Funciona como uma bola de neve: o deslumbre por uma informação leva a uma falta de atenção, que puxa um erro, que puxa mais outro e leva uma matéria cheia de deslizes a ser publicada na primeira página de um dos mais importantes jornais do mundo – e, o pior, repercutida pela imprensa internacional. Aconteceu no New York Times, no fim de abril. Um artigo sobre as novas tecnologias aplicadas aos assentos dos aviões tinha um fascinante dado sobre um projeto para assentos econômicos, em que as pessoas viajariam de pé, presas por cintos. Passando de editor em editor, o texto foi parar na primeira página do jornalão. Horas depois da publicação, a companhia aérea citada negou as informações, e o Times, já culpado pela falta de cuidado na checagem da matéria, ainda se atrapalhou em sua correção – que demorou uma semana para sair.
Byron Calame trata do festival de trapalhadas em sua coluna de domingo [21/5/06]. O ombudsman do NYT já começa seu texto com certa ironia. ‘Se sua mãe diz que te ama, cheque a informação’, e ‘se há uma matéria que muito provavelmente fará os leitores dizerem ‘Uau!’, ela deveria ser duplamente checada’.
Todos de pé
A matéria em questão foi escrita pelo jornalista freelancer Christopher Elliott – que há dois anos colabora regularmente para o Times. Elliott sugeriu ao jornal a pauta sobre a tecnologia dos assentos aéreos para a seção de negócios. Ao entrevistar designers e fabricantes de assentos, o jornalista recebeu informações curiosas sobre a história dos lugares em pé. A idéia seria da companhia fabricante de aviões Airbus e teria sido oferecida discretamente para empresas aéreas que fazem vôos curtos na Ásia.
Ocorre que a informação era falsa. A idéia existiu, mas foi abandonada pela Airbus em 2004. A companhia não foi ouvida. Outras informações específicas do texto de Elliott também indicavam erros grosseiros. O jornalista afirmava, por exemplo, que, com os passageiros viajando de pé, os aviões A380 poderiam carregar até 853 pessoas. Na verdade, com os assentos existentes hoje, a capacidade dos aviões já é de 853 pessoas.
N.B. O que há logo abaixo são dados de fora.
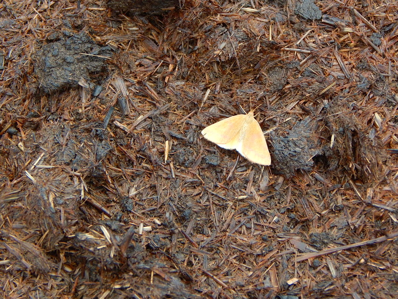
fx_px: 2380
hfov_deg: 9.6
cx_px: 199
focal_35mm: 207
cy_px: 150
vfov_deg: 7.2
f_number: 5.4
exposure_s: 1/125
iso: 125
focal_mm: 37.1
Com a demora da correção, a matéria ganhou vida própria. Jornais e revistas pelo mundo publicaram a história, que foi também capa da New Yorker e tema de artigo na página de opinião do próprio Times.
Idéia bizarra, mas crível
‘O que causou esta bagunça?’, pergunta o ombudsman. ‘Meus questionamentos para a maioria dos principais personagens envolvidos sugerem que diversos fatores convergiram para criar uma tempestade quase perfeita.’ Calame diz, entretanto, que a maior gafe foi o fato de editores de vários patamares do jornal terem sido pegos desprevenidos, fascinados com o fator ‘Uau!’ da história. ‘O assento em pé era uma idéia que eles aparentemente acharam bizarra, mais crível, em vista dos contínuos esforços das companhias aéreas para acomodar cada vez mais passageiros nos aviões’.
A matéria passou pela editora Phyllis Messinger, que cautelosamente baixou as informações sobre o projeto da Airbus – antes no início do texto – para o quinto parágrafo. Junto com ela, o editor de negócios Lawrence Ingrassia decidiu dar destaque ao assunto dentro de sua seção. Os editores acima de Ingrassia, por sua vez, ficaram interessados pela história quando ele a descreveu em uma reunião, e daí surgiu a idéia de colocar a matéria na primeira página. A correção para o texto, publicada uma semana depois, não foi clara o bastante, e começaram a pipocar críticas de dentro da própria redação. Dois dias depois, em 4/5, uma Nota dos Editores corrigiu a correção inicial.
‘O que o Times realmente tinha, sem a idéia da Airbus, era um sólido artigo para a seção de negócios sobre as novas tecnologias para assentos’, ressalta Calame. Mas o artigo só ganhou o destaque da primeira página por causa da idéia da Airbus. ‘Como outros leitores do jornal, eu gosto de uma boa história ‘Uau!’. Eu só espero um ceticismo vigoroso que faça com que os editores a chequem duplamente’.